I think digital delivery of graphic notation offers opportunities to bring composers and performers closer together. This app for iPad, available on the Apple App store, coordinates performers of graphic scores very precisely, which results in a re-positioning of graphic notation from something very open and quasi improvised, to something more akin to traditional notated composition. Graphic notation offers so many interesting possibilities to explore, possibilities that traditional notation is not very good at communicating to performers. For example, a more focused attention to texture, different ways of engaging with rhythm and time, long, sustained sounds and forms.
These things are further enhanced when presented digitally—you can then incorporate interactive elements, automation, dynamic elements, embedded sound into scores and more! I think it also enables more performer choice and input into each performance of a single piece. So, I really believe it offers opportunities for closer collaboration between composers and performers, if they are ready for that!
You’re also holding workshops and seminars at universities during your tour; how is accessibility of new music important to Decibel?
We’re keen to experience what our colleagues in Britain are doing in this space hands on, but also share how great the app can be for composers and performers alike. The workshops will be mostly working with university students on their developing works, in most cases through to performance in our program. We think that audiences are more adventurous than we often credit them to be—and so we try to perform in a range of different spaces to reach a wider range of audiences. We also commission works from artists who don’t necessarily fit the ‘art music’ or ‘notated composition’ mould—like JG Thirlwell and Thembi Soddell in our 2 Minutes From Home program, for example.

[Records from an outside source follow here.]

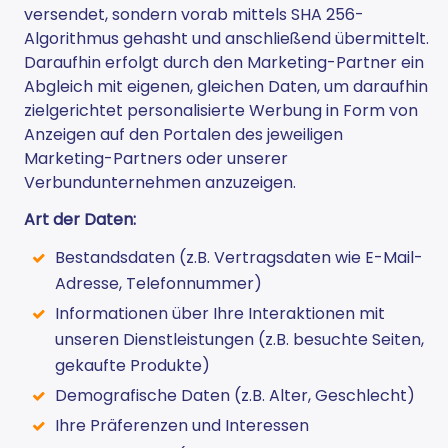
versendet, sondern vorab mittels SHA 256-
Algorithmus gehasht und anschließend übermittelt.
Daraufhin erfolgt durch den Marketing-Partner ein
Abgleich mit eigenen, gleichen Daten, um daraufhin
zielgerichtet personalisierte Werbung in Form von
Anzeigen auf den Portalen des jeweiligen
Marketing-Partners oder unserer
Verbundunternehmen anzuzeigen.
Art der Daten:
Bestandsdaten (z.B. Vertragsdaten wie E-Mail-
Adresse, Telefonnummer)
Informationen über Ihre Interaktionen mit
unseren Dienstleistungen (z.B. besuchte Seiten,
gekaufte Produkte)
Demografische Daten (z.B. Alter, Geschlecht)
Ihre Präferenzen und Interessen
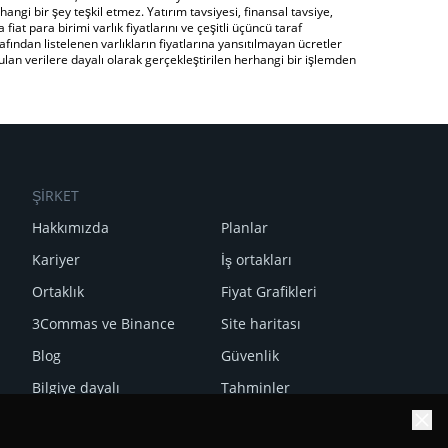
angi bir şey teşkil etmez. Yatırım tavsiyesi, finansal tavsiye,
fiat para birimi varlık fiyatlarını ve çeşitli üçüncü taraf
fından listelenen varlıkların fiyatlarına yansıtılmayan ücretler
an verilere dayalı olarak gerçekleştirilen herhangi bir işlemden
ŞİRKET
Hakkımızda
Planlar
Kariyer
İş ortakları
Ortaklık
Fiyat Grafikleri
3Commas ve Binance
Site haritası
Blog
Güvenlik
Bilgiye dayalı
Tahminler
SSS
Haftalık özetimizi alın!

The position of electroacoustic music feels like it’s in a constant state of change. Where do you see it in a greater musical sphere; especially being held in grand venues across your tour?
I think you’re right—and I like to think all music should be in a constant state of change—evolving and adapting as we change ourselves. Electronic music is super-exciting right now, so when you add acoustic instruments as we do in all Decibel works, I think you can make something really fantastic! We mix acoustic instruments with electronics in different ways—in live processing of acoustic instruments, as fixed media parts, effects, field recordings, or electronic reworkings of acoustic sounds and vice versa as part of the compositional process. The venues we are playing at are quite diverse in type and audience, so I hope we can begin to grow an audience in Britain through these diverse opportunities.

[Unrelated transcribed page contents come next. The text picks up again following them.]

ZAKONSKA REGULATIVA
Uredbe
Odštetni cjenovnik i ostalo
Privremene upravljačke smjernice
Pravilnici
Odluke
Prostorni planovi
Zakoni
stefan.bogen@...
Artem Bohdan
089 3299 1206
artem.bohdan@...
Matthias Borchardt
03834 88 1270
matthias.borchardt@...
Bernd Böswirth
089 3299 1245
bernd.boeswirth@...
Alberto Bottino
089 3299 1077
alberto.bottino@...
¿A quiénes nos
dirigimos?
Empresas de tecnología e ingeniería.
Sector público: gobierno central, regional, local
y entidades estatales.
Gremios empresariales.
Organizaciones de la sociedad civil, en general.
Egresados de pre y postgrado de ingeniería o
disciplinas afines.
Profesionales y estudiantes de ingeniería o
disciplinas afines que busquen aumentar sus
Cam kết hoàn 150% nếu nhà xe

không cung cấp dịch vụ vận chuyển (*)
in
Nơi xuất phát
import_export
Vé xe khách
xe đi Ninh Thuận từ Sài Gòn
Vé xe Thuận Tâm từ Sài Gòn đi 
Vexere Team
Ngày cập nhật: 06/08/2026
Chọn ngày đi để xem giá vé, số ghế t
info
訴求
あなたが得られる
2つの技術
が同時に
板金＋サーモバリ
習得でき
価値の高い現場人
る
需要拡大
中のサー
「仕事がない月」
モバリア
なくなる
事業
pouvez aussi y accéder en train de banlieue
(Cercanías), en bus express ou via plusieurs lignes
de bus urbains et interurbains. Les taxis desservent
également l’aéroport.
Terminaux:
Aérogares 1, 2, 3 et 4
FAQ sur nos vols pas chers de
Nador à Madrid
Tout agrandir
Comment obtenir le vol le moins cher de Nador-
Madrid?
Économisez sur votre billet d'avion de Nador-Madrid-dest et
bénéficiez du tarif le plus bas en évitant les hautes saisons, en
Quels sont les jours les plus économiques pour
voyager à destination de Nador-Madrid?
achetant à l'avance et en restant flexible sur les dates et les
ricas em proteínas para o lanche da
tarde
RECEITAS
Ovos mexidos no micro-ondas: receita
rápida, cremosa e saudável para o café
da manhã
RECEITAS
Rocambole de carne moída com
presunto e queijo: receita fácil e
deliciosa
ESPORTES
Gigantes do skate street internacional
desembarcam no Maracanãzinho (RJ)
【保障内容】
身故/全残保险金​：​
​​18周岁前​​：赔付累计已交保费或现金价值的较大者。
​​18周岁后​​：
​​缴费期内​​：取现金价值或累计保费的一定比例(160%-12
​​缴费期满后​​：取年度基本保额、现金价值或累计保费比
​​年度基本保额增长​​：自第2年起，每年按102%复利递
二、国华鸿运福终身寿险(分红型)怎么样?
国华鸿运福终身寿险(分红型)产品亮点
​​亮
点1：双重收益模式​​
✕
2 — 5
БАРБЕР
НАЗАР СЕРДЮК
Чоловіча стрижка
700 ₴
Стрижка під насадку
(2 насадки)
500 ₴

The last concert, The Holy Presence of, features a special ‘low end’ orchestra which sounds thrilling. What can you tell us about that?

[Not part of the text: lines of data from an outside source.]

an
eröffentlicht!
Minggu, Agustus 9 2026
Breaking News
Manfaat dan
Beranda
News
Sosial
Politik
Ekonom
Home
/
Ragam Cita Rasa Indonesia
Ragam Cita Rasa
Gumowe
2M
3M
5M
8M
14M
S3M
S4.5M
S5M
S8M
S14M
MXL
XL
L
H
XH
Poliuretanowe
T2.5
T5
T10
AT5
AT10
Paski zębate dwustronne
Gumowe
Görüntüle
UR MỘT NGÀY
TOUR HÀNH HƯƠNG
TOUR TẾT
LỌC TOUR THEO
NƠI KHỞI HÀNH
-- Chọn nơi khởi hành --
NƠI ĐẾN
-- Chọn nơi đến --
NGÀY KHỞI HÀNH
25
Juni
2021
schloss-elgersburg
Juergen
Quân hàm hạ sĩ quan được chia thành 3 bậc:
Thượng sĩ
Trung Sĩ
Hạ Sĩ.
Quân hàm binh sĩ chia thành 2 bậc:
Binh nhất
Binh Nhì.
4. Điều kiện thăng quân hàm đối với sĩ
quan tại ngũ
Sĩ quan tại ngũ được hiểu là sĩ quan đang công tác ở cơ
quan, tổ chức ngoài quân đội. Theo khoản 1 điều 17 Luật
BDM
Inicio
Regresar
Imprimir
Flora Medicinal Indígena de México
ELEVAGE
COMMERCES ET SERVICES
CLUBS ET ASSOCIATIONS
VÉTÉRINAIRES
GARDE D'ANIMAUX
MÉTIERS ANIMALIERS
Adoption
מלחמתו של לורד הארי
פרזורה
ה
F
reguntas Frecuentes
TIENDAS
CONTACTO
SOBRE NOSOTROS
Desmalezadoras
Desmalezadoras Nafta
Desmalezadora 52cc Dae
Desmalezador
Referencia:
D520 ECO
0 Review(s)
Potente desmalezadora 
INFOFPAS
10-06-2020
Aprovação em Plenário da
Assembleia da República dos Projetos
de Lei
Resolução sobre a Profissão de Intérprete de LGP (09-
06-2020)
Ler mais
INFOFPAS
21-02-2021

I’m glad you’re as excited about that as I am! Ruthless Jabiru will consist of double basses, cellos and violas for this concert, alongside Decibel’s own strings, low winds and percussion. Both my work and the Alvarez feature live electric bass as a solo instrument—so add that to the mix! This concert also includes Lindsay Vickery’s Bascule (2016), which is an orchestration of the movement of counterweights used to lift the drawbridge of London’s Tower Bridge, based on a recording made from within a large chamber (bascule) beneath the bridge. These works will sound incredible in the venue, which is itself a tunnel under the Thames.
The Holy Presence of
Friday 02 December, 7:00pm
Grand Entrance Hall, Brunel Museum
Decibel collaboration with Australian conductor Kelly Lovelady and Ruthless Jabiru. Featuring a special ‘low end’ orchestra, with world premiere of a new work by Cat Hope, European premieres of West Australian composers Lindsay Vickery and Pedro Alvarez (WA), Kaija Saariaho conducted by Indigenous artist/Decibel member Aaron Wyatt, and further works by Tansy Davies and Julius Eastman.